**Stored data:**
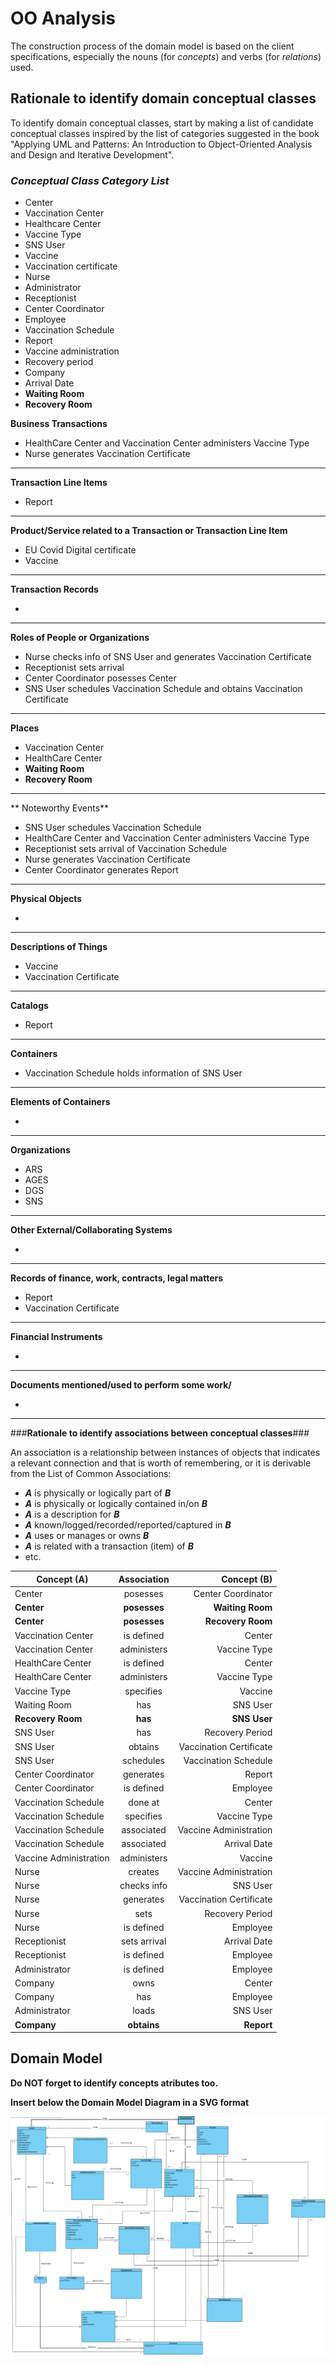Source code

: # OO Analysis #

The construction process of the domain model is based on the client specifications, especially the nouns (for _concepts_) and verbs (for _relations_) used. 

## Rationale to identify domain conceptual classes ##
To identify domain conceptual classes, start by making a list of candidate conceptual classes inspired by the list of categories suggested in the book "Applying UML and Patterns: An Introduction to Object-Oriented Analysis and Design and Iterative Development". 


### _Conceptual Class Category List_ ###

* Center
* Vaccination Center
* Healthcare Center
* Vaccine Type
* SNS User
* Vaccine
* Vaccination certificate
* Nurse
* Administrator
* Receptionist
* Center Coordinator
* Employee
* Vaccination Schedule
* Report
* Vaccine administration
* Recovery period
* Company
* Arrival Date
* **Waiting Room**
* **Recovery Room**

**Business Transactions**

* HealthCare Center and Vaccination Center administers Vaccine Type
* Nurse generates Vaccination Certificate

---

**Transaction Line Items**

* Report 

---

**Product/Service related to a Transaction or Transaction Line Item**

* EU Covid Digital certificate
* Vaccine

---


**Transaction Records**

* 

---  


**Roles of People or Organizations**

* Nurse checks info of SNS User and generates Vaccination Certificate
* Receptionist sets arrival 
* Center Coordinator posesses Center
* SNS User schedules Vaccination Schedule and obtains Vaccination Certificate


---


**Places**

* Vaccination Center
* HealthCare Center
* **Waiting Room**
* **Recovery Room**

---

** Noteworthy Events**

* SNS User schedules Vaccination Schedule
* HealthCare Center and Vaccination Center administers Vaccine Type
* Receptionist sets arrival of Vaccination Schedule
* Nurse generates Vaccination Certificate
* Center Coordinator generates Report

---


**Physical Objects**

*

---


**Descriptions of Things**

* Vaccine
* Vaccination Certificate


---


**Catalogs**

*  Report

---


**Containers**

*  Vaccination Schedule holds information of SNS User

---


**Elements of Containers**

*  

---


**Organizations**

* ARS
* AGES
* DGS
* SNS

---

**Other External/Collaborating Systems**

*  


---


**Records of finance, work, contracts, legal matters**

* Report
* Vaccination Certificate

---


**Financial Instruments**

*  

---


**Documents mentioned/used to perform some work/**

* 
---



###**Rationale to identify associations between conceptual classes**###

An association is a relationship between instances of objects that indicates a relevant connection and that is worth of remembering, or it is derivable from the List of Common Associations: 

+ **_A_** is physically or logically part of **_B_**
+ **_A_** is physically or logically contained in/on **_B_**
+ **_A_** is a description for **_B_**
+ **_A_** known/logged/recorded/reported/captured in **_B_**
+ **_A_** uses or manages or owns **_B_**
+ **_A_** is related with a transaction (item) of **_B_**
+ etc.



| Concept (A) 		    |  Association   	|  Concept (B) |
|----------	   		    |:-------------:	|------:       |
|Center                 |posesses           |Center Coordinator
|**Center**             |**posesses**       |**Waiting Room**
|**Center**             |**posesses**       |**Recovery Room**
|Vaccination Center     |is defined         |Center
|Vaccination Center     |administers        |Vaccine Type
|HealthCare Center      |is defined         |Center
|HealthCare Center      |administers        |Vaccine Type
|Vaccine Type           |specifies          |Vaccine
|Waiting Room           |has                |SNS User
|**Recovery Room**      |**has**            |**SNS User**
|SNS User    		    |has                |Recovery Period
|SNS User     		    |obtains            |Vaccination Certificate
|SNS User     		    |schedules          |Vaccination Schedule
|Center Coordinator     |generates          |Report
|Center Coordinator     |is defined         |Employee
|Vaccination Schedule   |done at            |Center
|Vaccination Schedule   |specifies          |Vaccine Type
|Vaccination Schedule   |associated         |Vaccine Administration
|Vaccination Schedule   |associated         |Arrival Date
|Vaccine Administration |administers        |Vaccine 
|Nurse                  |creates            |Vaccine Administration
|Nurse                  |checks info        |SNS User
|Nurse                  |generates          |Vaccination Certificate
|Nurse                  |sets               |Recovery Period
|Nurse                  |is defined         |Employee
|Receptionist           |sets arrival       |Arrival Date
|Receptionist           |is defined         |Employee
|Administrator          |is defined         |Employee
|Company                |owns               |Center
|Company                |has                |Employee
|Administrator          |loads              |SNS User
|**Company**            |**obtains**        |**Report**









## Domain Model

**Do NOT forget to identify concepts atributes too.**

**Insert below the Domain Model Diagram in a SVG format**

![DM.svg](DM.svg)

**TASK STATEMENT:** From the stored data above, pick out every row that contains the word "Line" and copy each one.

**EXERCISE ANSWER:**
**Transaction Line Items**
**Product/Service related to a Transaction or Transaction Line Item**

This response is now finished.